From a terminal, check the origin certificate:

openssl s_client -connect YOUR_ORIGIN_IP:443 -servername yourdomain.com 2>/dev/null | openssl x509 -noout -dates -subject -issuer

Look for: self-signed issuer, expired notAfter date, or subject that doesn't match your domain.

Step 2: Install a Cloudflare Origin Certificate (recommended)

In Cloudflare dashboard → SSL/TLSOrigin Server → Create Certificate. Download the certificate and private key, install them in your web server's SSL configuration. Cloudflare Origin Certificates are free, last 15 years, and are fully trusted by Cloudflare in Full (Strict) mode.

Step 3: Install or renew a Let's Encrypt certificate

Let's Encrypt certificates are also trusted by Cloudflare. Install with:

certbot --nginx -d yourdomain.com -d www.yourdomain.com

If a cert already exists but is expired: certbot renew --force-renewal. Confirm auto-renewal is working: systemctl status certbot.timer.

Step 4: Temporary workaround — downgrade to Full mode

Cloudflare dashboard → SSL/TLS → Overview → set to Full (not Full Strict). Full mode allows self-signed certificates — the connection is still encrypted but the certificate isn't validated. Use only while replacing the origin certificate.

Step 5: Verify the certificate covers the correct hostname

Check the Subject Alternative Names on the origin certificate:

openssl s_client -connect IP:443 2>/dev/null | openssl x509 -noout -text | grep -A2 'Subject Alternative Name'

The certificate must cover the hostname Cloudflare uses to connect to the origin (usually your domain).

Frequently Asked Questions

Why does 526 only appear in Full (Strict) mode?

Full (Strict) validates the origin certificate like a browser does.
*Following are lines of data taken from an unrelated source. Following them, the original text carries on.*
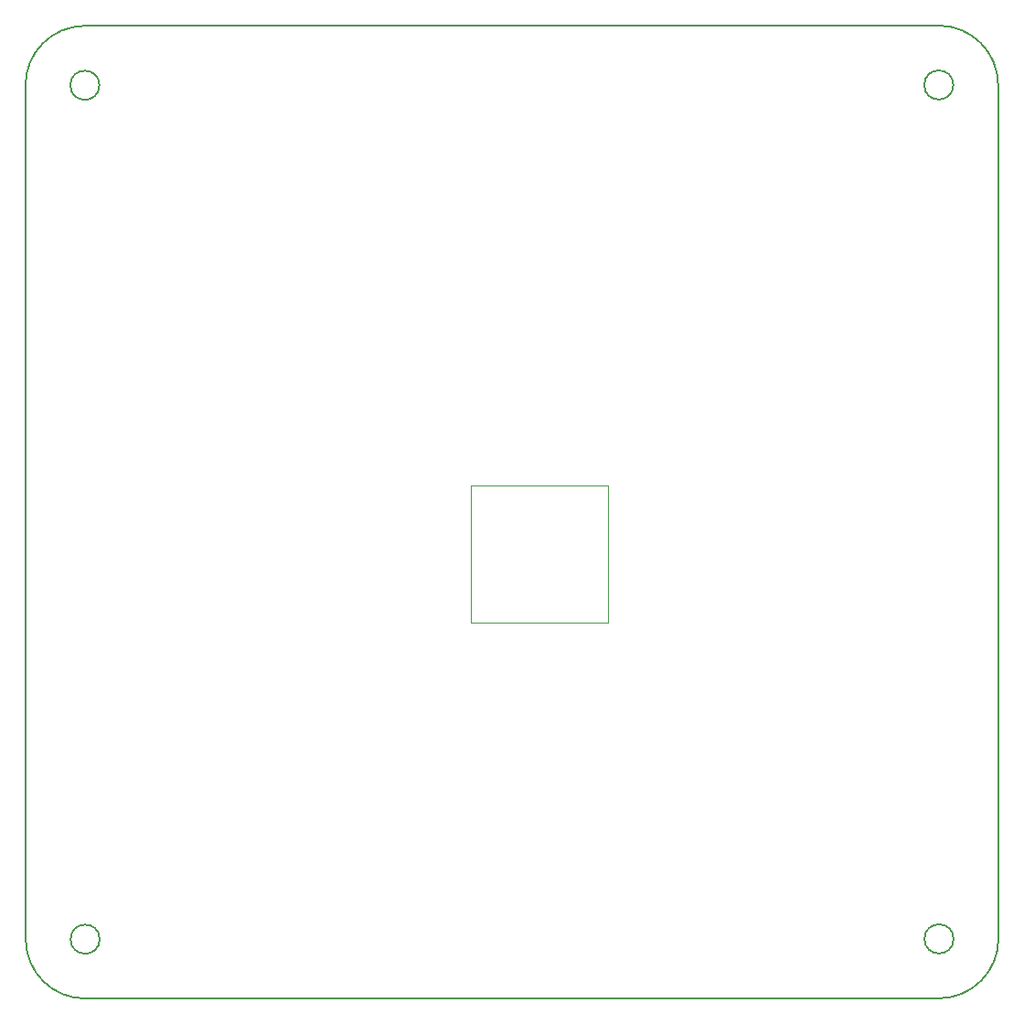
<source format=gm1>
%TF.GenerationSoftware,KiCad,Pcbnew,(6.0.8)*%
%TF.CreationDate,2023-03-18T14:47:44-05:00*%
%TF.ProjectId,board1,626f6172-6431-42e6-9b69-6361645f7063,rev?*%
%TF.SameCoordinates,Original*%
%TF.FileFunction,Profile,NP*%
%FSLAX46Y46*%
G04 Gerber Fmt 4.6, Leading zero omitted, Abs format (unit mm)*
G04 Created by KiCad (PCBNEW (6.0.8)) date 2023-03-18 14:47:44*
%MOMM*%
%LPD*%
G01*
G04 APERTURE LIST*
%TA.AperFunction,Profile*%
%ADD10C,0.200000*%
%TD*%
%TA.AperFunction,Profile*%
%ADD11C,0.100000*%
%TD*%
G04 APERTURE END LIST*
D10*
X164896200Y-121517500D02*
G75*
G03*
X164896200Y-121517500I-1346200J0D01*
G01*
X85796200Y-42467500D02*
G75*
G03*
X85796200Y-42467500I-1346200J0D01*
G01*
X84425000Y-36967500D02*
X163500000Y-36942501D01*
X169025000Y-42417613D02*
G75*
G03*
X163500000Y-36942501I-5500056J-24944D01*
G01*
X163574887Y-127017500D02*
X84500000Y-127042499D01*
D11*
X132855800Y-92194900D02*
X120155800Y-92194900D01*
X120155800Y-92194900D02*
X120155800Y-79494900D01*
X120155800Y-79494900D02*
X132855800Y-79494900D01*
X132855800Y-79494900D02*
X132855800Y-92194900D01*
D10*
X78975000Y-121567387D02*
X78950001Y-42492500D01*
X78975000Y-121567387D02*
G75*
G03*
X84500000Y-127042499I5500056J24944D01*
G01*
X169025000Y-42417613D02*
X169049999Y-121492500D01*
X84425113Y-36967500D02*
G75*
G03*
X78950001Y-42492500I24944J-5500056D01*
G01*
X85821200Y-121542500D02*
G75*
G03*
X85821200Y-121542500I-1346200J0D01*
G01*
X164871200Y-42442500D02*
G75*
G03*
X164871200Y-42442500I-1346200J0D01*
G01*
X163574887Y-127017500D02*
G75*
G03*
X169049999Y-121492500I-24944J5500056D01*
G01*
M02*

</source>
Full mode (non-Strict) skips validation and accepts self-signed certificates. Flexible mode skips TLS to the origin entirely. 526 only fires in Full (Strict) because the other modes don't validate the certificate.
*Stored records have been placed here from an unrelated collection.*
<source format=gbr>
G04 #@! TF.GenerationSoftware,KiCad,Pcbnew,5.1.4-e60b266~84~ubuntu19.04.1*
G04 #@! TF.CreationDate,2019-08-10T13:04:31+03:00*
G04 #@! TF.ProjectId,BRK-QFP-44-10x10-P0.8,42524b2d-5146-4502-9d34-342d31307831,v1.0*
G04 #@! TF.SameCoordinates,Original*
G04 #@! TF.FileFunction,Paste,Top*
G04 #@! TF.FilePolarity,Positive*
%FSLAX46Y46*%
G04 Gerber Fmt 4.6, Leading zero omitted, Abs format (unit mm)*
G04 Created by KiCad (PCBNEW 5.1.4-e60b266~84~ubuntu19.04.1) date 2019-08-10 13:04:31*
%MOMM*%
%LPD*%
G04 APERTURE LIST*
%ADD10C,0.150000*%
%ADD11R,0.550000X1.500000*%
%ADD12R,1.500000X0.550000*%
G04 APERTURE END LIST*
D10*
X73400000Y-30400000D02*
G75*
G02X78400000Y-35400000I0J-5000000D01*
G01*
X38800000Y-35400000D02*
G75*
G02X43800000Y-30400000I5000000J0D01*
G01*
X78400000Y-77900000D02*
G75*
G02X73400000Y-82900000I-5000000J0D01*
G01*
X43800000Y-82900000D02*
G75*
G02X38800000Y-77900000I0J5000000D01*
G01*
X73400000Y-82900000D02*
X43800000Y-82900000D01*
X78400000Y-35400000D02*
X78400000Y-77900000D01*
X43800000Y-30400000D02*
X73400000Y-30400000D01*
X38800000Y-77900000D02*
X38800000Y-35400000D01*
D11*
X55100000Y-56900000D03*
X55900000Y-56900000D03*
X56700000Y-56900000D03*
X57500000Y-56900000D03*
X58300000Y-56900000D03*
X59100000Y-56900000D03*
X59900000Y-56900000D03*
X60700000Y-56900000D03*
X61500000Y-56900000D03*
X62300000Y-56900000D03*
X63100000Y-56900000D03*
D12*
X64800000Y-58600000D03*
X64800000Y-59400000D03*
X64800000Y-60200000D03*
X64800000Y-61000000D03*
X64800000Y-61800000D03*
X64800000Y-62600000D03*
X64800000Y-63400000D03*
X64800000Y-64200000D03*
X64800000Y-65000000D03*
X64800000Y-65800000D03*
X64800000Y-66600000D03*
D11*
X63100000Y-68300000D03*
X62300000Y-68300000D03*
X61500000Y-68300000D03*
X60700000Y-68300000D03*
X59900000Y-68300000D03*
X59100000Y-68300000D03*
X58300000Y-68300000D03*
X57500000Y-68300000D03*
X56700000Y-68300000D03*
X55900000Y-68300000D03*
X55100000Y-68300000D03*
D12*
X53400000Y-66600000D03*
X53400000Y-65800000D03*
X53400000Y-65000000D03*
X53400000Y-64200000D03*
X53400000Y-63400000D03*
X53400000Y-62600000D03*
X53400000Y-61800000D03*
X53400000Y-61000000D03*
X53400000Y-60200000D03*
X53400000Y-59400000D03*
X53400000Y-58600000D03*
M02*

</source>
Can I use a self-signed certificate with Cloudflare?

Yes, but only with Full (not Strict) SSL mode. For proper validation without a public CA, use a Cloudflare Origin Certificate — it's free, lasts 15 years, and is trusted by Cloudflare's Full (Strict) mode. Visitors only connect to Cloudflare (not the origin directly), so the certificate doesn't need to be publicly trusted.